Kalau kita kira-kira Aslu Al Mas’alahnya adalah 90 saham, maka ibu mendapat 15 saham (seperenam), kakek mendapat 25 saham (sepertiga dari harta yang tersisa setelah ibu di berikan bagiannya), saudara perempuan sekanduang mendapat 45 saham (setengah darai warisan),dan tersisa 5 saham, dan masing-masing dari saudara laki-laki seayah mendapat 2 saham, dan saudara perempuan seayah mendapat 1 saham.

Tuesday, August 4, 2015

faraid 34: Perbedaan kakek dengan saudara laki-laki (di dalam warisan)

Perbedaan kakek dengan saudara laki-laki (di dalam warisan)
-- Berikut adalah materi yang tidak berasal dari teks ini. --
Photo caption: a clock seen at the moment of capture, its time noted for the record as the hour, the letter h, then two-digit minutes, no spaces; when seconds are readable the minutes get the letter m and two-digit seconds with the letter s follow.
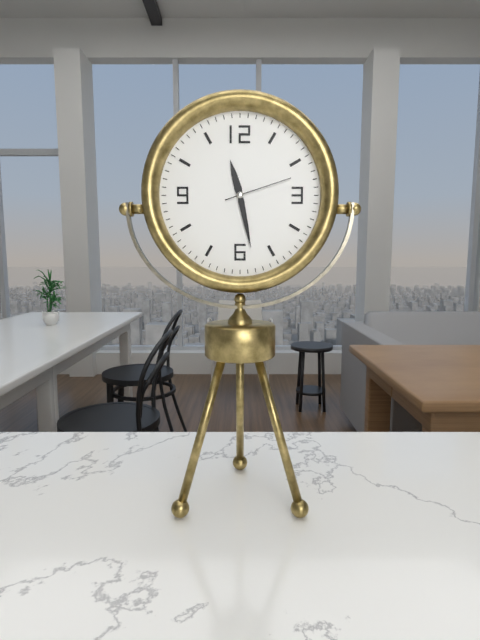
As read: 11h28m12s
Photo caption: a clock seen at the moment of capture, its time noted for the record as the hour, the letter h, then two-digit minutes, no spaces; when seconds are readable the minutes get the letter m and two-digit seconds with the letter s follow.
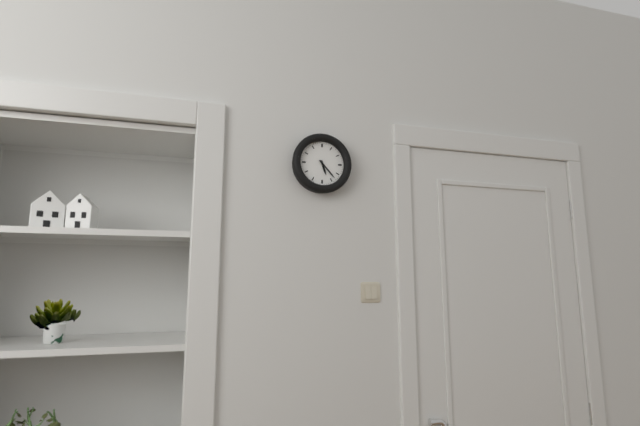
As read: 5h23
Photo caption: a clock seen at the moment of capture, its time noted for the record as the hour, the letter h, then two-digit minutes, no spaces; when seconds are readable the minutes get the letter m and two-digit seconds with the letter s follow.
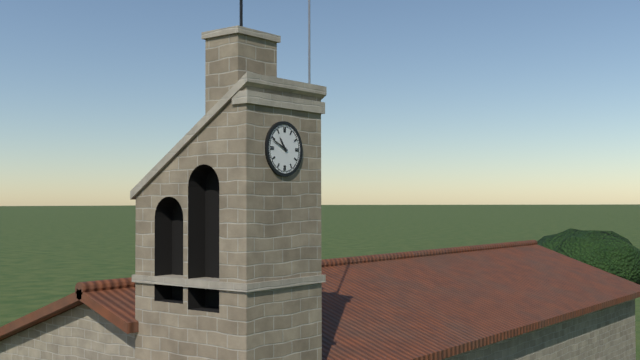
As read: 10h49
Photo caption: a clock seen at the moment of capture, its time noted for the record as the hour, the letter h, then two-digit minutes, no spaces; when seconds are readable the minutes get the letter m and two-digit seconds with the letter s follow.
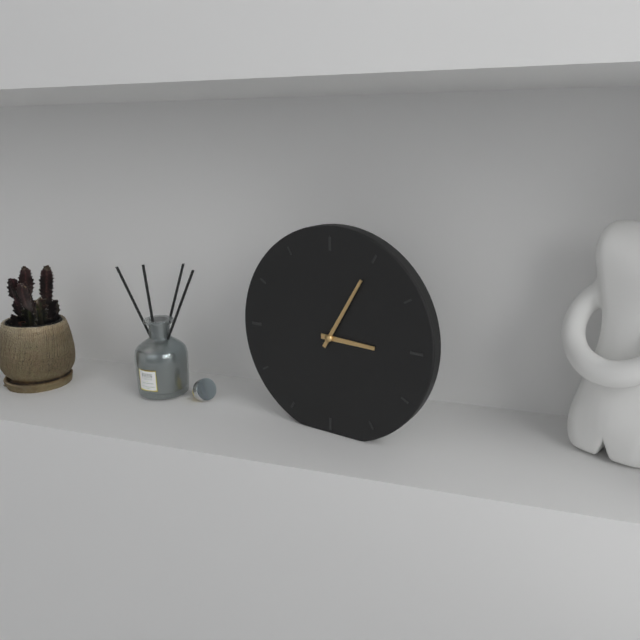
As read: 3h05
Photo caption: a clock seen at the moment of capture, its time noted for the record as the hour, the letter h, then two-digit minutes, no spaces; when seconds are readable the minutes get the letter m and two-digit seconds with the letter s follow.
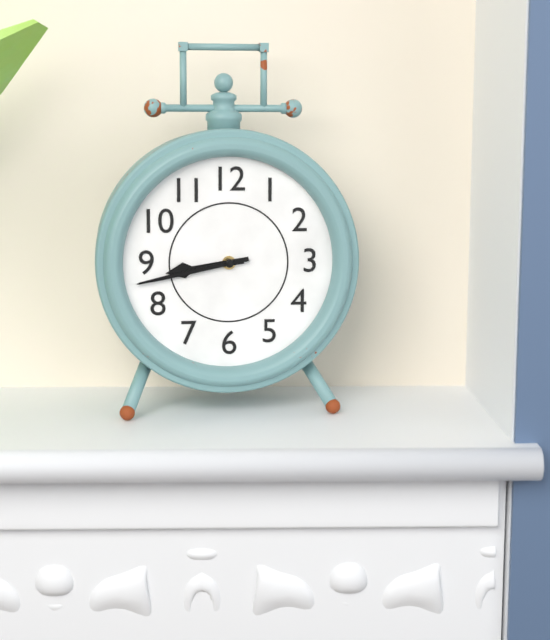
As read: 8h43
Pada pembahasan terdahulu, kami telah mengatakan bahwa kakek jika bersama saudara sekandung atau seayah (baik laki-laki atau perempuan) adalah seperti saudara laki-laki di dalam hukum (warisan), yaitu mengashabahkan saudara perempuan, dan mengambil seperti dua bagian perempuan apabila hal itu baik untuknya. Akan tetapi kakek berbeda dengan saudara si mayit di dalam satu keadaan, yaitu jika ada ibu dan saudara laki-laki. maka di dalam kondisi ini, ibu mendapat sepertiga dari harta warisan, bukan seperenam, seperti jika kakek diganti dengan saudara laki-laki.

Dua saudara laki-laki menghalangi ibu dari mendapat sepertiga menjadi seperenam, akan tetapi ibu tidak terhalang (dari mendapat sepertiga menjadi seperenam) oleh kakek bersama satu saudara laki-laki, sehingga pada kondisi ini, kakek tidak seperti saudara, tetapi mereka berbeda.

 Demikian juga jika ahli warisnya adalah istri, ibu, kakek, dan saudara perempuan.
Maka istri mendapat seperempat, ibu mendapat sepertiga, dan harta yang tersisa diambil oleh kakek yang dibagi bersama dengan saudara perempuan, dan bagi laki-laki mendapat seperti dua bagian perempuan.

faraid 33: Kakek tidak boleh mendapat bagian yang kurang dari seperenam

Kakek tidak boleh mendapat bagian yang kurang dari seperenam
Kakek jika bersama saudara-saudara laki-laki tidak boleh mendapat bagian yang kurang dari seperenam, kalau sendainya tidak tersisa  (setelah diberikannya bagian Ashabu Al Furud) kecuali seperenam, maka kakek akan mengambil seperenam itu, dan saudara-saudara laki-laki tidak mendapat apa-apa.
Misalnya, jika ahli warisnya adalah dua anak perempuan, ibu, kakek, dan satu saudara laki-laki.
Maka pada kondisi ini, dua anak perempuan akan mendapat dua pertiga, ibu mendapat seperenam, dan kakek mendapat sepertiga yang tersisa, dan saudara laki-laki menjadi gugur (tidak mendapat apa-apa).
Demikian juga jika harta yang tersisa (setelah diberikannya bagian Ashabu Al Furud) adalah kurang dari seperenam, maka kakek juga mendapat seperenam, dan akan terjadi Aul.
Contoh, jika ahli warisnya adalah suami, dua anak perempuan, kakek, dan saudara laki-laki.
Maka suami mendapat seperempat, dua anak perempuan mendapat dua pertiga,  sehingga harta yang tersisa kurang dari seperenam, maka kakek mengambil seperenam dengan cara Aul, demikian juga ahli waris yang lain mengambil bagiannya dengan cara Aul.
Aul adalah jika saham yang ada lebih banyak dari pada Aslu Al Masalah (pokok masalah), sehingga bagian dari setiap ahli waris akan dikurangi.
Dan jika tidak tersisa sedikitpun setelah diberikannya bagian Ashabu Al Furud, maka kakek juga diberi seperenam dari harta warisan, dan akan terjadi Aul, sementara saudara laki-laki menjadi gugur.
Contoh, seseorang meninggalkan ahli waris berupa, dua anak perempuan, suami, ibu, kakek, dan satu saudara laki-laki.

Maka dua anak perempuan akan mendapat dua pertiga, suami mendapat seperempat, ibu mendapat seperenam, dan kakek mendapat seperenam, sementara saudara laki-laki tidak mendapatkan apa-apa. Sehingga akan terjadi Aul, dan setiap ahli waris akan mengambil bagiannya dengan cara Aul.